▶ [GIVEN ENTRIES]:

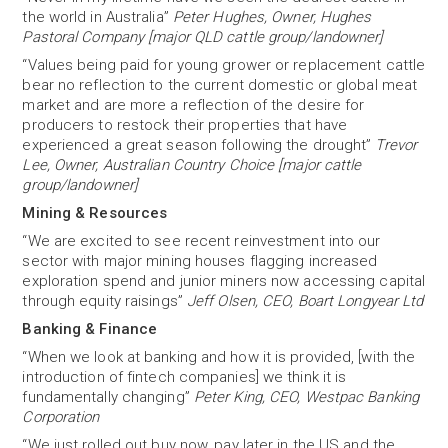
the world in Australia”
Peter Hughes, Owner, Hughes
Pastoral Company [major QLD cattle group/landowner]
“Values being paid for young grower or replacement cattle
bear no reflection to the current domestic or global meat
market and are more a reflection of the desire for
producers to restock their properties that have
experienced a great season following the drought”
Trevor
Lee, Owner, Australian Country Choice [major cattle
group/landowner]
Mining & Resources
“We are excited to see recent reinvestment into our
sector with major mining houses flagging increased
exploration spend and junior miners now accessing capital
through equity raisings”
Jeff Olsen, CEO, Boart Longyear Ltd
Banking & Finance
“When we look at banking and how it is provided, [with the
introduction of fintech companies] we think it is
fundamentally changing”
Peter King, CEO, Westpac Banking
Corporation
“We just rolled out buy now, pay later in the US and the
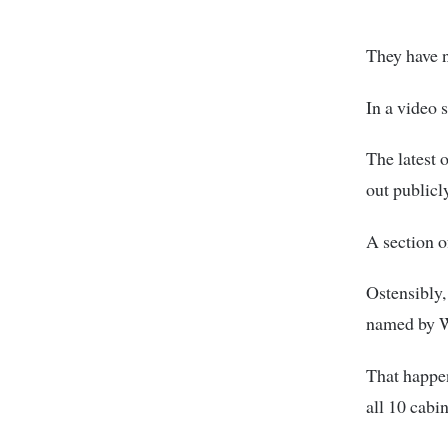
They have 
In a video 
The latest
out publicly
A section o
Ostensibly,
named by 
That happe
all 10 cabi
* * *
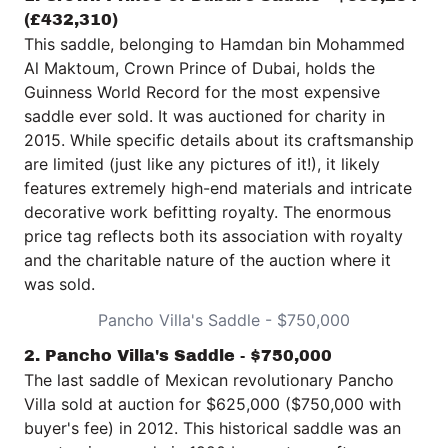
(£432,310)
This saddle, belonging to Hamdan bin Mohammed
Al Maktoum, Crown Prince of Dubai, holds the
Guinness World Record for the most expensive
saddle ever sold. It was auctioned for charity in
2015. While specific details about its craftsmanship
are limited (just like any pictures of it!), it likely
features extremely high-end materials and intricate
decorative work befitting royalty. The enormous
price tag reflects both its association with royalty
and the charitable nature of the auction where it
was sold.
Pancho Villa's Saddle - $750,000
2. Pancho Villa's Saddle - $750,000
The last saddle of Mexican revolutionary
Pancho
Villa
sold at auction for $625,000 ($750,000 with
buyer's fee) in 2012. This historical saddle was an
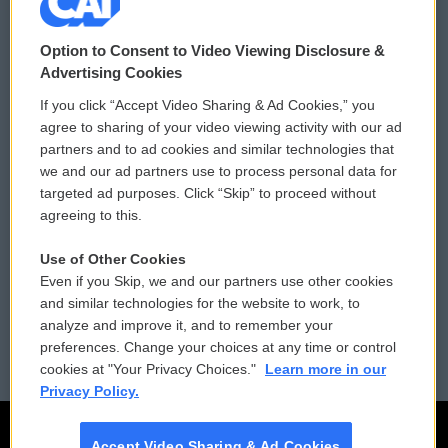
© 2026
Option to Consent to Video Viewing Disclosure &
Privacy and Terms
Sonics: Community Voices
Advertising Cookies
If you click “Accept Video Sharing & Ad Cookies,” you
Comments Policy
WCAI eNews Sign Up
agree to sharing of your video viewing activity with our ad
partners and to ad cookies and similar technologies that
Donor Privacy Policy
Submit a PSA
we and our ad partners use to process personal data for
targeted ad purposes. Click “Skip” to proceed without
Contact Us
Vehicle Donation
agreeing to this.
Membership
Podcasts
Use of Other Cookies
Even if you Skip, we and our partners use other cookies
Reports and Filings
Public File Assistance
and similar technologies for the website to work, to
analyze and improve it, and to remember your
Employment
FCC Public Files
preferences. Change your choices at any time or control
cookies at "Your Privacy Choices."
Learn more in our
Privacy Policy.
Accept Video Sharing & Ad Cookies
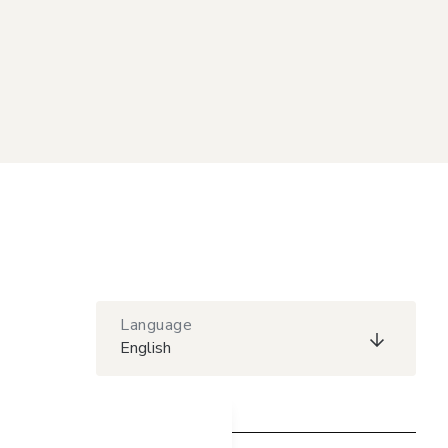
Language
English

▶ [ACTION ITEM]: Report every line of the preceding listing where the string "landowner" occurs.

▶ [REPLY TO THE EXERCISE]:
Pastoral Company [major QLD cattle group/landowner]
group/landowner]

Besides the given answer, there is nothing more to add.